**PASSAGE SHOWN:**
Re: Structuring a PySpark Application

2021-07-01 Thread Kartik Ohri
Hi Mich!

The shell script indeed looks more robust now :D

Yes, the current setup works fine. I am wondering whether it is the right
way to set up things? That is, should I run the program which accepts
requests from the queue independently and have it invoke spark-submit cli
or something else?

Thanks again.

Regards

On Thu, Jul 1, 2021 at 4:44 PM Mich Talebzadeh 
wrote:

> Hi Kartik,
>
> I parameterized your shell script and tested on a stob python file and
> looks OK, ensuring that the shell script is more robust
>
>
> #!/bin/bash
> set -e
>
> #cd "$(dirname "${BASH_SOURCE[0]}")/../"
>
> pyspark_venv="pyspark_venv"
> source_zip_file="DSBQ.zip"
> [ -d ${pyspark_venv} ] && rm -r -d ${pyspark_venv}
> [ -f ${pyspark_venv}.tar.gz ] && rm -r -f ${pyspark_venv}.tar.gz
> [ -f ${source_zip_file} ] && rm -r -f ${source_zip_file}
>
> python3 -m venv ${pyspark_venv}
> source ${pyspark_venv}/bin/activate
> pip install -r requirements_spark.txt
> pip install venv-pack
> venv-pack -o ${pyspark_venv}.tar.gz
>
> export PYSPARK_DRIVER_PYTHON=python
> export PYSPARK_PYTHON=./${pyspark_venv}/bin/python
> spark-submit \
> --master local[4] \
> --conf
> "spark.yarn.dist.archives"=${pyspark_venv}.tar.gz#${pyspark_venv} \
> /home/hduser/dba/bin/python/dynamic_ARRAY_generator_parquet.py
>
>
> HTH
>
>
>view my Linkedin profile
> 
>
>
>
> *Disclaimer:* Use it at your own risk. Any and all responsibility for any
> loss, damage or destruction of data or any other property which may arise
> from relying on this email's technical content is explicitly disclaimed.

**DATA PROVIDED:**
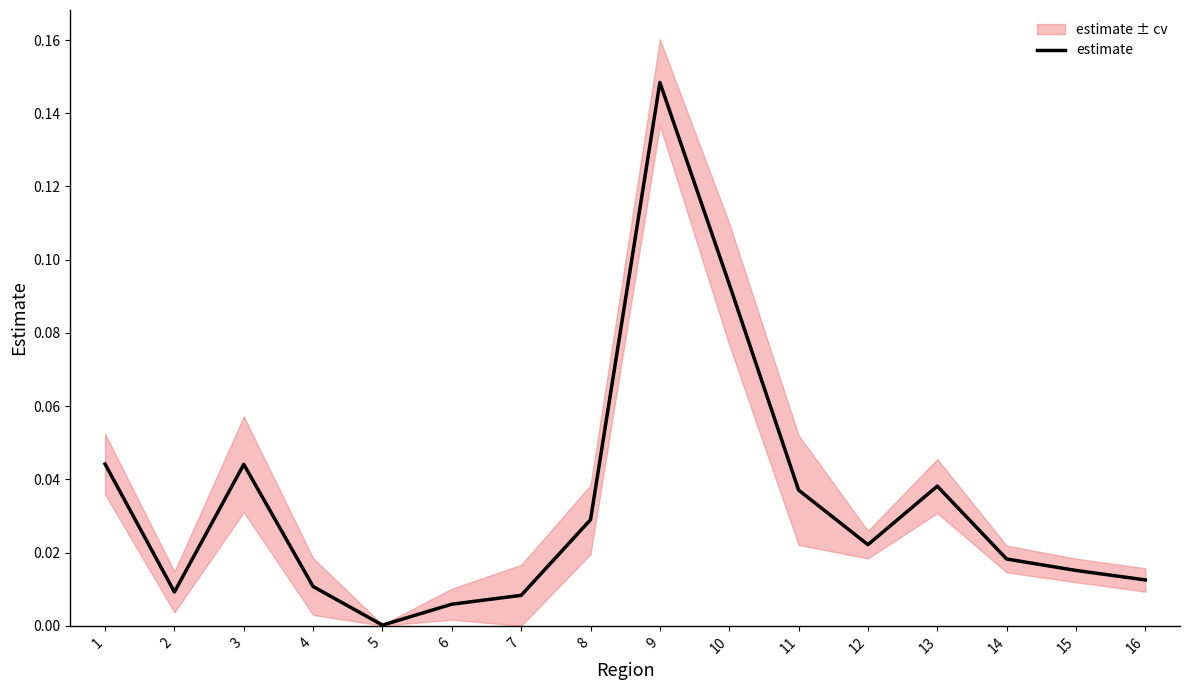

What is the value of the 9th point from the left?

0.1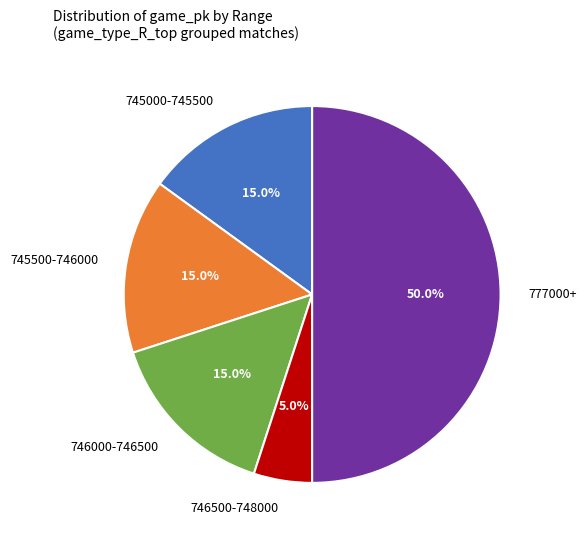

Does 746500-748000 represent more than half of the total?

No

**WHAT IS REQUIRED:**
Rewrite the forum reply, starting with "The shell script indeed" and going on through "Thanks again.", with "message broker" in place of "queue". The listing stands apart from the forum reply.

**OUTPUT FOR THIS TASK:**
The shell script indeed looks more robust now :D

Yes, the current setup works fine. I am wondering whether it is the right
way to set up things? That is, should I run the program which accepts
requests from the message broker independently and have it invoke spark-submit cli
or something else?

Thanks again.